Nangiarkoothu Margi Usha's ‘Darikavadham' was choreographed by the danseuse herself.

When ‘Darikavadham' was performed at the Thozhuvancode Devi Kshetram, Thiruvananthapuram, for Margi Usha it was an offering on two counts. The most obvious was to seek the blessing of the presiding deity, and the second because the ‘angry goddess' was her kuladevata.

The idea of working on a Bhadrakali theme first caught her fancy when she performed the Anthakan from the ‘Markandayacharitam' at the Sharkara Ksethram. Those who appreciated the performance exhorted her to venture into the Bhadrakali themes that offered immense potential for a Nangiarkoothu performance. With no known performance manual available on the Bhadrakali theme, Margi Usha started researching on the Darika legend.

Scope for emotions

Beginning with a single dhyana sloka on Bhadrakali that she could lay her hands on she structured the performance.

“I have broken up the whole work into seven episodes, spanning the birth of Darika to the final Kailashayatra. In this performance I chose the confrontation between the demon Darika and Kali. This particular piece offers ample opportunity for an expression of Roudram, Bheebatsam, Bhayanakam, and Karunam, making it exciting for me.”

The myth goes thus: The demon Darika wrecks havoc all over earth and heaven.
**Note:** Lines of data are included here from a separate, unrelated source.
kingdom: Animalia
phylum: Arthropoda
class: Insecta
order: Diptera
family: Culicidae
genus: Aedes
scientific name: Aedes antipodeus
Acting on Lord Brahma's advise, the Bhagwati, comes into being; Kali battles with Darika and frees the earth of the asura.

According to Usha, the highpoints of the performance were the manner in which Bhadrakali lures Darikan out of the cave, a part which calls for a total calm expression in contrast to the overwhelmingly aggressive moods required of her to display the fury and the other was the predominantly roudram-filled expression of the Goddess' wrath and her killing of Darika.
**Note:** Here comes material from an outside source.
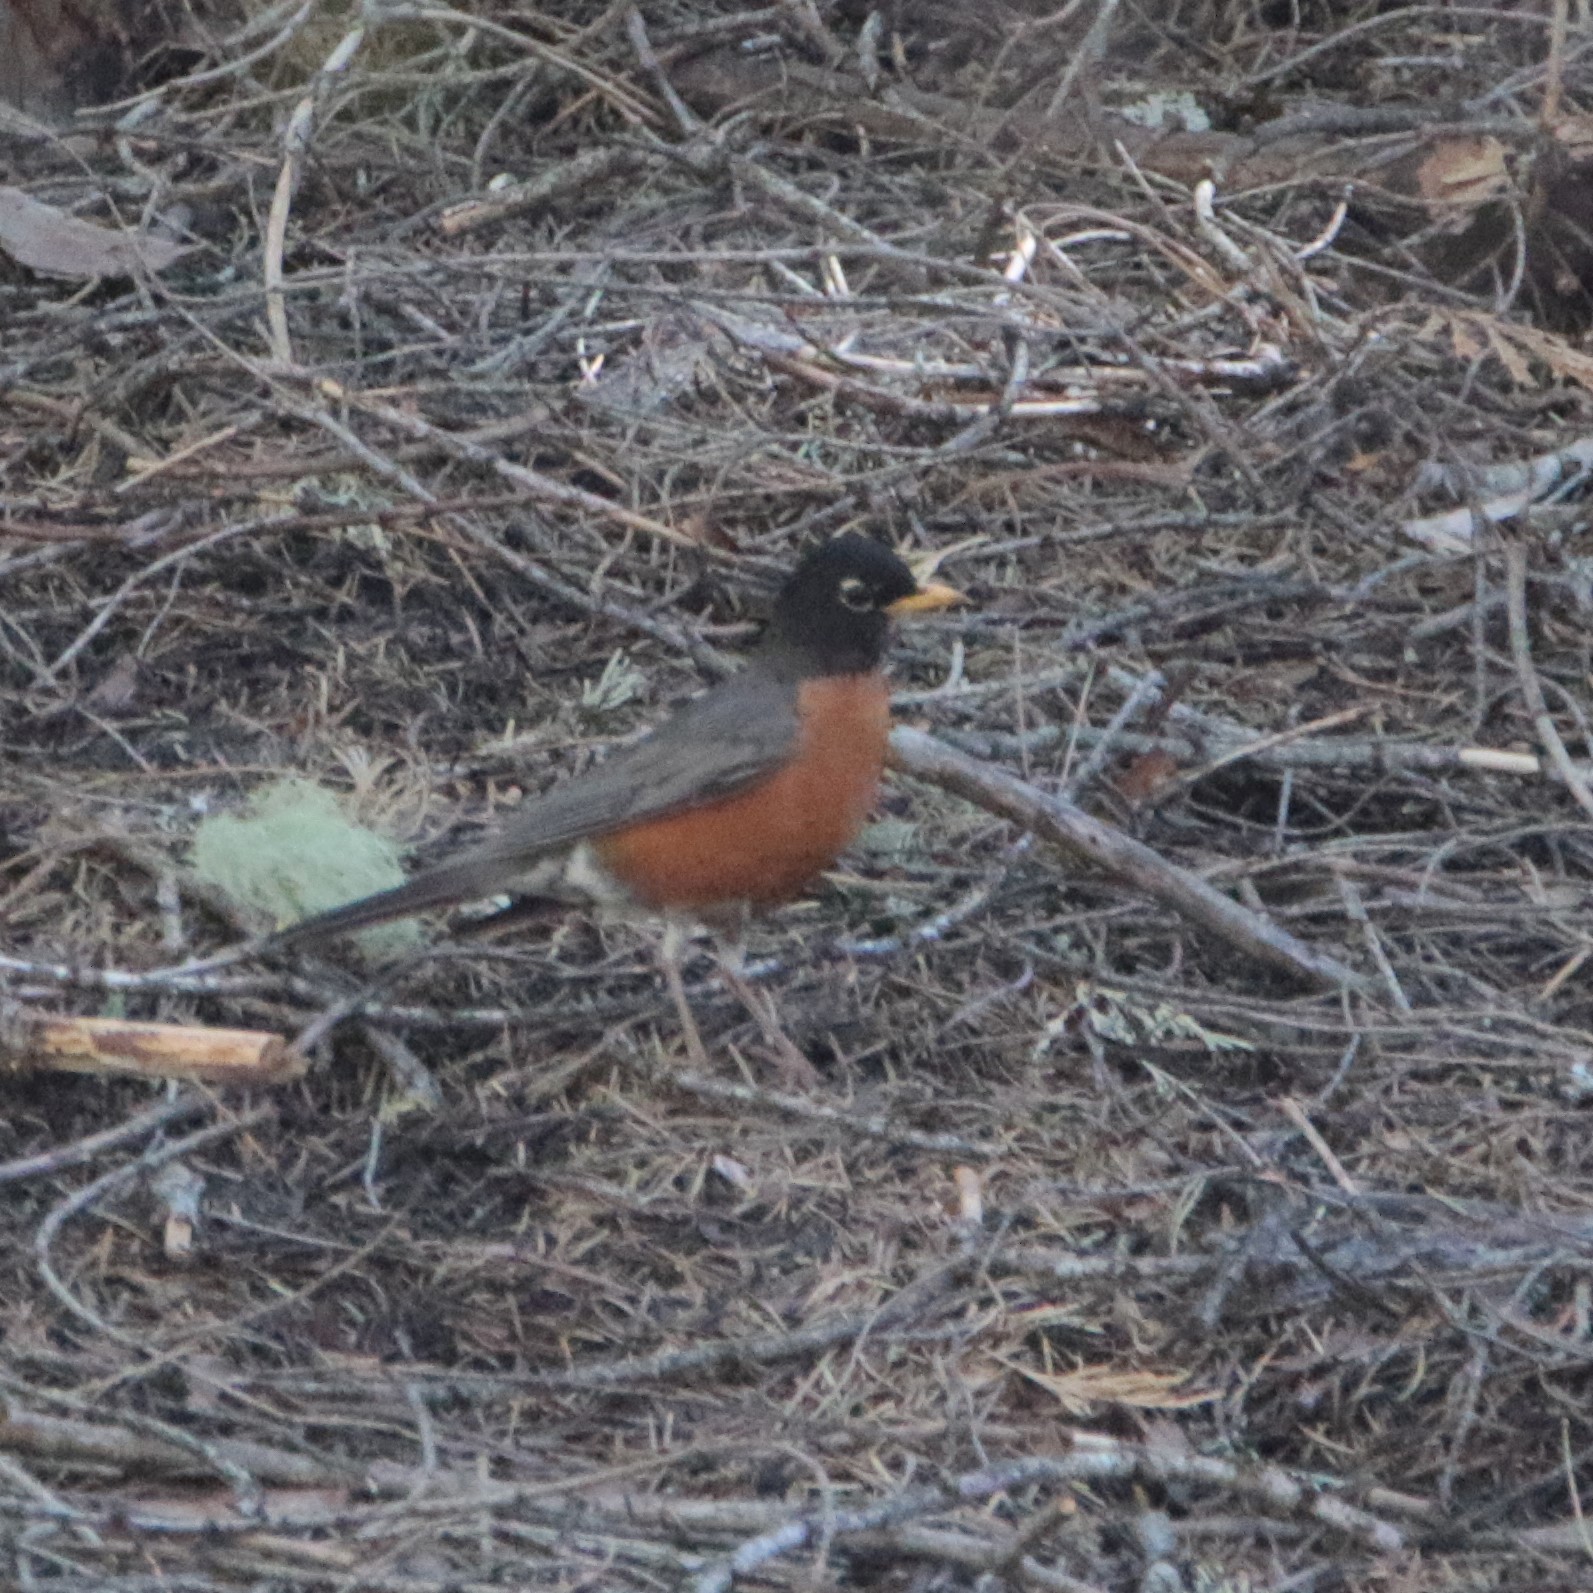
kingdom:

“There was a constant urge in me to render a flawless presentation, because this was my maiden performance of a composition that I had ventured to create on my own,” says Usha.

Speaking about efforts in fleshing out the episode with appropriate slokas, she remembers with gratitude the support she received from Ajith Kumar of Mahatma Gandhi College, Thiruvananthapuram, who is researching on the Bhadrakali myth.

Unnikrishnan and Margi Saji Kumar (mizhavu), Sreevarahom Ashokan (edakka) and Kumari Neenuvina (taalam) lent fitting support to the performance.